→ Input:

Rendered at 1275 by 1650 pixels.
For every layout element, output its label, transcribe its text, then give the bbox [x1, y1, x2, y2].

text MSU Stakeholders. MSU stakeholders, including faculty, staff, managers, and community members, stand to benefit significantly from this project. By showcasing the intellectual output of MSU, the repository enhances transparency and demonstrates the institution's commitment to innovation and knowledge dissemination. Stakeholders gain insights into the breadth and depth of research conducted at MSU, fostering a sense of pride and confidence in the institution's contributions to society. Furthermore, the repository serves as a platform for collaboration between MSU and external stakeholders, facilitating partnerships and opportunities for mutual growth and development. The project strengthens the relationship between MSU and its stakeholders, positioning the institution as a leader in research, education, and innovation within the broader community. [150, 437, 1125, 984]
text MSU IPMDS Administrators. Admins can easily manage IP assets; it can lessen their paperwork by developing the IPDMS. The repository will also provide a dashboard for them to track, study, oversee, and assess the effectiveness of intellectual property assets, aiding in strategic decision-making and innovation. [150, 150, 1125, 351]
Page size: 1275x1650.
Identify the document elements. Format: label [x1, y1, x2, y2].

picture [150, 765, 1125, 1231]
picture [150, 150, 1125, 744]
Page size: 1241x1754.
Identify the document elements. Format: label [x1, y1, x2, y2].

→ Job: Each record must be transcribed word for word.

→ Completed task:
Rendered at 1275 by 1650 pixels.
For every layout element, output its label, transcribe its text, then give the bbox [x1, y1, x2, y2].

text MSU Stakeholders. MSU stakeholders, including faculty, staff, managers, and community members, stand to benefit significantly from this project. By showcasing the intellectual output of MSU, the repository enhances transparency and demonstrates the institution's commitment to innovation and knowledge dissemination. Stakeholders gain insights into the breadth and depth of research conducted at MSU, fostering a sense of pride and confidence in the institution's contributions to society. Furthermore, the repository serves as a platform for collaboration between MSU and external stakeholders, facilitating partnerships and opportunities for mutual growth and development. The project strengthens the relationship between MSU and its stakeholders, positioning the institution as a leader in research, education, and innovation within the broader community. [150, 437, 1125, 984]
text MSU IPMDS Administrators. Admins can easily manage IP assets; it can lessen their paperwork by developing the IPDMS. The repository will also provide a dashboard for them to track, study, oversee, and assess the effectiveness of intellectual property assets, aiding in strategic decision-making and innovation. [150, 150, 1125, 351]
Page size: 1275x1650.
Identify the document elements. Format: label [x1, y1, x2, y2].

picture [150, 765, 1125, 1231]
picture [150, 150, 1125, 744]
Page size: 1241x1754.
Identify the document elements. Format: label [x1, y1, x2, y2].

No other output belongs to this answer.